The Atwater company has not paid the $2,250 it owes in fines, said agency spokesman Dean Fryer.
Merced Farm Labor safety officer Elias Armenta did not return repeated calls seeking comment on Thursday, and the company that owns the vineyard could not immediately be reached.
Vasquez Jimenez, a Mexican citizen from a Mixtec indigenous town in the state of Oaxaca, had only worked in the vineyard for three days.
On Wednesday, Gov. Arnold Schwarzenegger made an unannounced appearance at her funeral at a Catholic church in Lodi.
"Maria's death should have been prevented, and all Californians must do everything in their power to ensure no other worker suffers the same fate," he said in a strongly worded statement demanding that employers follow state heat rules.
California regulations implemented in 2006 require farms and labor contractors to provide workers with water, allow regular breaks in the shade and have an emergency plan in place to help workers suffering from heat exhaustion.
If employers are found to have willfully violated shade laws, they can face fines of up to $25,000, Fryer said.
If companies are found guilty of criminal violations, they could face millions of dollars in penalties and prison sentences, he said.
The coroner has not yet determined what caused Vasquez Jimenez's death, but authorities suspect it was heat-related, Fryer said.
The scant information provided to workers about training and lack of nearby water supplies "immediately raise the notion that this could go into a criminal case," Fryer said.
On Wednesday, Mexico's Foreign Relations Department issued a statement saying the agency had contacted California officials to express concern over the "precarious working conditions for Mexicans employed by this firm."

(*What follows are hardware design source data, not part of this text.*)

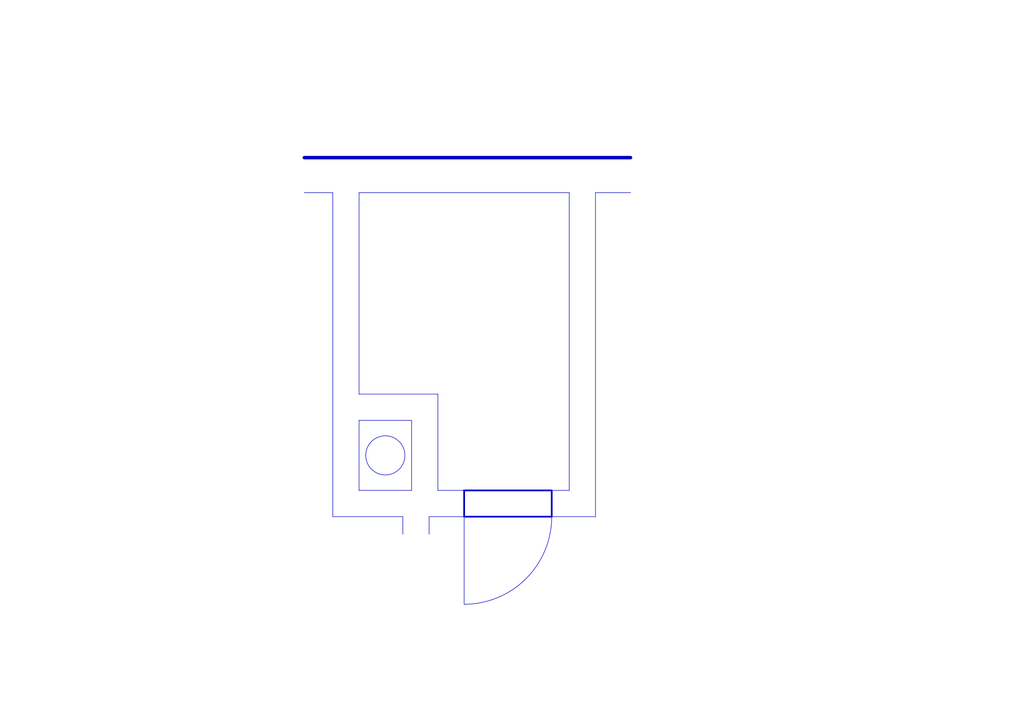
<source format=kicad_sch>
(kicad_sch (version 20230121) (generator eeschema)

  (uuid f4a9552f-7c2f-4016-9a6c-5b4ff0179c0c)

  (paper "A4")

  (title_block
    (title "Projekt elektroinštalácie rodinného domu")
    (date "2024-05-09")
    (rev "1")
    (comment 4 "001-24")
    (comment 5 "Konanie stavby: 96901 Banská Štiavnica, Belianska 1770/15")
  )

  


  (polyline (pts (xy 96.52 55.88) (xy 96.52 149.86))
    (stroke (width 0) (type default))
    (uuid 2257a8ed-98ef-44a6-be62-5ec5165919d8)
  )
  (polyline (pts (xy 134.62 147.32) (xy 134.62 149.86))
    (stroke (width 0) (type default))
    (uuid 2db15f59-3132-4bd3-9d00-feead712f61e)
  )
  (polyline (pts (xy 134.62 175.26) (xy 134.62 149.86))
    (stroke (width 0) (type default))
    (uuid 35461984-f78a-4ae6-afdb-b30bbcc4730e)
  )
  (polyline (pts (xy 124.46 149.86) (xy 124.46 154.94))
    (stroke (width 0) (type default))
    (uuid 3b07652d-cbf5-4006-ab67-e461ebffb93e)
  )
  (polyline (pts (xy 160.02 142.24) (xy 160.02 149.86))
    (stroke (width 0) (type default))
    (uuid 506fb5f7-b21f-4239-80a1-cbd978dfb30c)
  )
  (polyline (pts (xy 127 114.3) (xy 127 142.24))
    (stroke (width 0) (type default))
    (uuid 54de16a6-05b4-4ff8-8a61-15dd4fbbe254)
  )
  (polyline (pts (xy 172.72 55.88) (xy 182.88 55.88))
    (stroke (width 0) (type default))
    (uuid 57af2c50-1156-43ed-8cc3-5acddc120929)
  )
  (polyline (pts (xy 119.38 142.24) (xy 119.38 121.92))
    (stroke (width 0) (type default))
    (uuid 62d1b0e4-1734-4b0b-84a0-706a7e1f7e51)
  )
  (polyline (pts (xy 134.62 149.86) (xy 134.62 142.24))
    (stroke (width 0) (type default))
    (uuid 6612938e-fea9-4ff3-bf43-db79a0a3bb3e)
  )
  (polyline (pts (xy 88.265 45.72) (xy 182.88 45.72))
    (stroke (width 1) (type default))
    (uuid 66d92852-7cd0-4bd3-9f75-f3e0440f6fab)
  )
  (polyline (pts (xy 116.84 149.86) (xy 96.52 149.86))
    (stroke (width 0) (type default))
    (uuid 7e7ae9a6-b389-4f60-bc6b-3745990a43a0)
  )
  (polyline (pts (xy 127 142.24) (xy 134.62 142.24))
    (stroke (width 0) (type default))
    (uuid 82e90749-a417-42ae-9004-eb1ac47a067c)
  )
  (polyline (pts (xy 165.1 55.88) (xy 165.1 142.24))
    (stroke (width 0) (type default))
    (uuid 861ad6f7-473d-494d-9386-0baf9a5f26df)
  )
  (polyline (pts (xy 104.14 114.3) (xy 127 114.3))
    (stroke (width 0) (type default))
    (uuid 9796c10a-deb5-4b10-90c4-bf76a74fb0d4)
  )
  (polyline (pts (xy 104.14 121.92) (xy 104.14 142.24))
    (stroke (width 0) (type default))
    (uuid 9eafc42b-daa8-4507-ad4c-33f50fe890c5)
  )
  (polyline (pts (xy 124.46 149.86) (xy 134.62 149.86))
    (stroke (width 0) (type default))
    (uuid a2a79e73-78d1-4eea-9d02-3a1229e24ad3)
  )
  (polyline (pts (xy 104.14 114.3) (xy 104.14 55.88))
    (stroke (width 0) (type default))
    (uuid a3843abc-27dc-4bd3-b5ab-4f1a5d46649d)
  )
  (polyline (pts (xy 165.1 142.24) (xy 160.02 142.24))
    (stroke (width 0) (type default))
    (uuid a84734b0-7ac7-475c-a2b3-1542b91d03f4)
  )
  (polyline (pts (xy 104.14 55.88) (xy 165.1 55.88))
    (stroke (width 0) (type default))
    (uuid a9cb4e9d-599b-4200-aaa0-e59f152b47d2)
  )
  (polyline (pts (xy 96.52 55.88) (xy 88.265 55.88))
    (stroke (width 0) (type default))
    (uuid ab4439ee-9b18-454d-97a3-f04dd224b252)
  )
  (polyline (pts (xy 160.02 149.86) (xy 172.72 149.86))
    (stroke (width 0) (type default))
    (uuid cb72aa7a-fc17-4d38-883a-fa511e690c49)
  )
  (polyline (pts (xy 116.84 154.94) (xy 116.84 149.86))
    (stroke (width 0) (type default))
    (uuid cb768dfa-8f27-4de9-b988-ff70864570c6)
  )
  (polyline (pts (xy 172.72 55.88) (xy 172.72 149.86))
    (stroke (width 0) (type default))
    (uuid e69fa12b-5183-4c8e-aeb5-91c463d5fa67)
  )
  (polyline (pts (xy 119.38 142.24) (xy 104.14 142.24))
    (stroke (width 0) (type default))
    (uuid ef9ba558-608d-45e5-98ba-fdfa74c50a97)
  )
  (polyline (pts (xy 119.38 121.92) (xy 104.14 121.92))
    (stroke (width 0) (type default))
    (uuid f446605c-f8a1-49de-898c-e3ffd2e10bfe)
  )

  (arc (start 160.02 149.86) (mid 152.5805 167.8205) (end 134.62 175.26)
    (stroke (width 0) (type default))
    (fill (type none))
    (uuid 4b3df134-2ae8-47e9-ba1d-bc39d4379bf0)
  )
  (circle (center 111.76 132.08) (radius 5.6796)
    (stroke (width 0) (type default))
    (fill (type none))
    (uuid da985764-d3a7-43ff-b702-527fb28d2f71)
  )
  (rectangle (start 160.02 149.86) (end 134.62 142.24)
    (stroke (width 0.5) (type default))
    (fill (type none))
    (uuid ef4a68d4-51f7-49e8-9f0b-42b6ab28a698)
  )
)

</source>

On Sunday, farmworker advocates plan to join Vasquez Jimenez's uncle, brother and other family members in a march from Lodi to Sacramento and to demand that growers protect workers from heat stroke.

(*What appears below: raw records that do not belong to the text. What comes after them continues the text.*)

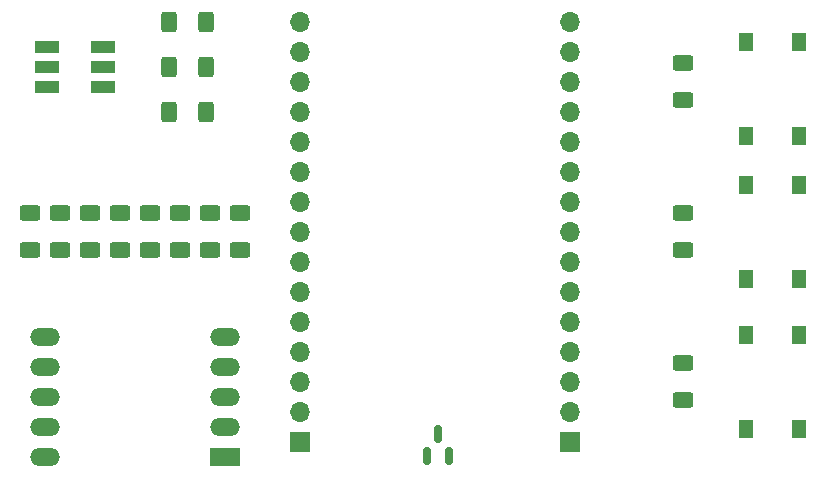
<source format=gbr>
%TF.GenerationSoftware,KiCad,Pcbnew,(5.99.0-9801-g46d71f0d23)*%
%TF.CreationDate,2021-03-18T00:24:41-04:00*%
%TF.ProjectId,PCB-S,5043422d-532e-46b6-9963-61645f706362,rev?*%
%TF.SameCoordinates,Original*%
%TF.FileFunction,Soldermask,Top*%
%TF.FilePolarity,Negative*%
%FSLAX46Y46*%
G04 Gerber Fmt 4.6, Leading zero omitted, Abs format (unit mm)*
G04 Created by KiCad (PCBNEW (5.99.0-9801-g46d71f0d23)) date 2021-03-18 00:24:41*
%MOMM*%
%LPD*%
G01*
G04 APERTURE LIST*
G04 Aperture macros list*
%AMRoundRect*
0 Rectangle with rounded corners*
0 $1 Rounding radius*
0 $2 $3 $4 $5 $6 $7 $8 $9 X,Y pos of 4 corners*
0 Add a 4 corners polygon primitive as box body*
4,1,4,$2,$3,$4,$5,$6,$7,$8,$9,$2,$3,0*
0 Add four circle primitives for the rounded corners*
1,1,$1+$1,$2,$3*
1,1,$1+$1,$4,$5*
1,1,$1+$1,$6,$7*
1,1,$1+$1,$8,$9*
0 Add four rect primitives between the rounded corners*
20,1,$1+$1,$2,$3,$4,$5,0*
20,1,$1+$1,$4,$5,$6,$7,0*
20,1,$1+$1,$6,$7,$8,$9,0*
20,1,$1+$1,$8,$9,$2,$3,0*%
G04 Aperture macros list end*
%ADD10RoundRect,0.250000X-0.625000X0.400000X-0.625000X-0.400000X0.625000X-0.400000X0.625000X0.400000X0*%
%ADD11RoundRect,0.250000X0.400000X0.625000X-0.400000X0.625000X-0.400000X-0.625000X0.400000X-0.625000X0*%
%ADD12R,1.300000X1.550000*%
%ADD13RoundRect,0.250000X0.625000X-0.400000X0.625000X0.400000X-0.625000X0.400000X-0.625000X-0.400000X0*%
%ADD14RoundRect,0.150000X0.150000X-0.587500X0.150000X0.587500X-0.150000X0.587500X-0.150000X-0.587500X0*%
%ADD15R,1.700000X1.700000*%
%ADD16O,1.700000X1.700000*%
%ADD17R,2.524000X1.524000*%
%ADD18O,2.524000X1.524000*%
%ADD19R,2.000000X1.100000*%
G04 APERTURE END LIST*
D10*
%TO.C,R2*%
X170180000Y-49885000D03*
X170180000Y-52985000D03*
%TD*%
D11*
%TO.C,R9*%
X182525000Y-37465000D03*
X179425000Y-37465000D03*
%TD*%
D10*
%TO.C,R7*%
X182880000Y-49885000D03*
X182880000Y-52985000D03*
%TD*%
D12*
%TO.C,SW3*%
X228255000Y-43345000D03*
X228255000Y-35395000D03*
X232755000Y-43345000D03*
X232755000Y-35395000D03*
%TD*%
D13*
%TO.C,R12*%
X222885000Y-65685000D03*
X222885000Y-62585000D03*
%TD*%
D10*
%TO.C,R3*%
X172720000Y-49885000D03*
X172720000Y-52985000D03*
%TD*%
%TO.C,R8*%
X185420000Y-49885000D03*
X185420000Y-52985000D03*
%TD*%
D13*
%TO.C,R14*%
X222885000Y-40285000D03*
X222885000Y-37185000D03*
%TD*%
%TO.C,R13*%
X222885000Y-52985000D03*
X222885000Y-49885000D03*
%TD*%
D11*
%TO.C,R11*%
X182525000Y-33655000D03*
X179425000Y-33655000D03*
%TD*%
D12*
%TO.C,SW1*%
X228255000Y-60160000D03*
X228255000Y-68110000D03*
X232755000Y-60160000D03*
X232755000Y-68110000D03*
%TD*%
D14*
%TO.C,U1*%
X201234000Y-70406500D03*
X203134000Y-70406500D03*
X202184000Y-68531500D03*
%TD*%
D10*
%TO.C,R6*%
X180340000Y-49885000D03*
X180340000Y-52985000D03*
%TD*%
D11*
%TO.C,R10*%
X182525000Y-41275000D03*
X179425000Y-41275000D03*
%TD*%
D10*
%TO.C,R1*%
X167640000Y-49885000D03*
X167640000Y-52985000D03*
%TD*%
D15*
%TO.C,J1*%
X213360000Y-69215000D03*
D16*
X213360000Y-66675000D03*
X213360000Y-64135000D03*
X213360000Y-61595000D03*
X213360000Y-59055000D03*
X213360000Y-56515000D03*
X213360000Y-53975000D03*
X213360000Y-51435000D03*
X213360000Y-48895000D03*
X213360000Y-46355000D03*
X213360000Y-43815000D03*
X213360000Y-41275000D03*
X213360000Y-38735000D03*
X213360000Y-36195000D03*
X213360000Y-33655000D03*
%TD*%
D15*
%TO.C,J2*%
X190500000Y-69215000D03*
D16*
X190500000Y-66675000D03*
X190500000Y-64135000D03*
X190500000Y-61595000D03*
X190500000Y-59055000D03*
X190500000Y-56515000D03*
X190500000Y-53975000D03*
X190500000Y-51435000D03*
X190500000Y-48895000D03*
X190500000Y-46355000D03*
X190500000Y-43815000D03*
X190500000Y-41275000D03*
X190500000Y-38735000D03*
X190500000Y-36195000D03*
X190500000Y-33655000D03*
%TD*%
D10*
%TO.C,R4*%
X175260000Y-49885000D03*
X175260000Y-52985000D03*
%TD*%
%TO.C,R5*%
X177800000Y-49885000D03*
X177800000Y-52985000D03*
%TD*%
D12*
%TO.C,SW2*%
X228255000Y-47460000D03*
X228255000Y-55410000D03*
X232755000Y-55410000D03*
X232755000Y-47460000D03*
%TD*%
D17*
%TO.C,D1*%
X184150000Y-70485000D03*
D18*
X184150000Y-67945000D03*
X184150000Y-65405000D03*
X184150000Y-62865000D03*
X184150000Y-60325000D03*
X168910000Y-60325000D03*
X168910000Y-62865000D03*
X168910000Y-65405000D03*
X168910000Y-67945000D03*
X168910000Y-70485000D03*
%TD*%
D19*
%TO.C,D2*%
X173850000Y-39165000D03*
X173850000Y-37465000D03*
X173850000Y-35765000D03*
X169050000Y-35765000D03*
X169050000Y-37465000D03*
X169050000Y-39165000D03*
%TD*%
M02*

</source>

Vasquez Jimenez's fiance Florentino Bautista will be on the pilgrimage, after sending her coffin back to Oaxaca to be received by her mother.
"Not only did Florentino lose Maria, but he also lost a child that neither of them knew she was carrying," United Farm Workers President Arturo Rodriguez said. "We can't be sending out a message to the ag industry that you just get a slap on the hand even if it results in the death of a farmworker."